[Data section]
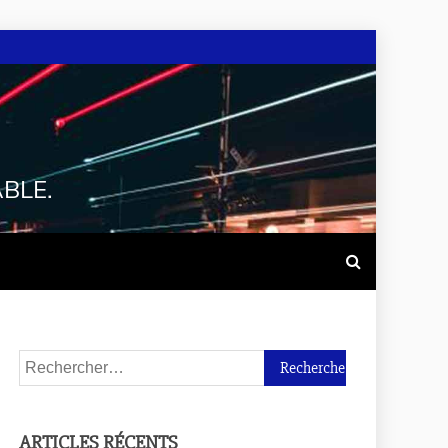
BLE.
ARTICLES RÉCENTS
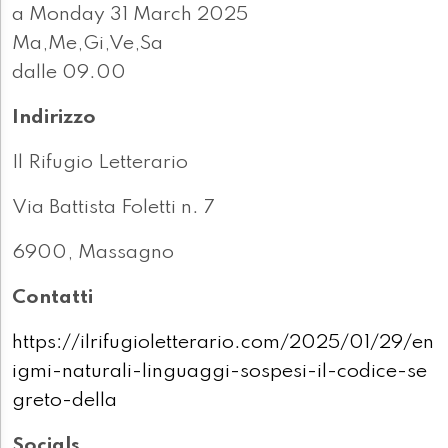
a Monday 31 March 2025
Ma,Me,Gi,Ve,Sa
dalle 09.00
Indirizzo
Il Rifugio Letterario
Via Battista Foletti n. 7
6900, Massagno
Contatti
https://ilrifugioletterario.com/2025/01/29/en
igmi-naturali-linguaggi-sospesi-il-codice-se
greto-della
Socials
[/Data section]
# [Task brief]
Without any pictures, output the entries above exactly as they appear.

# [Exercise response]
BLE.
ARTICLES RÉCENTS
a Monday 31 March 2025
Ma,Me,Gi,Ve,Sa
dalle 09.00
Indirizzo
Il Rifugio Letterario
Via Battista Foletti n. 7
6900, Massagno
Contatti
https://ilrifugioletterario.com/2025/01/29/en
igmi-naturali-linguaggi-sospesi-il-codice-se
greto-della
Socials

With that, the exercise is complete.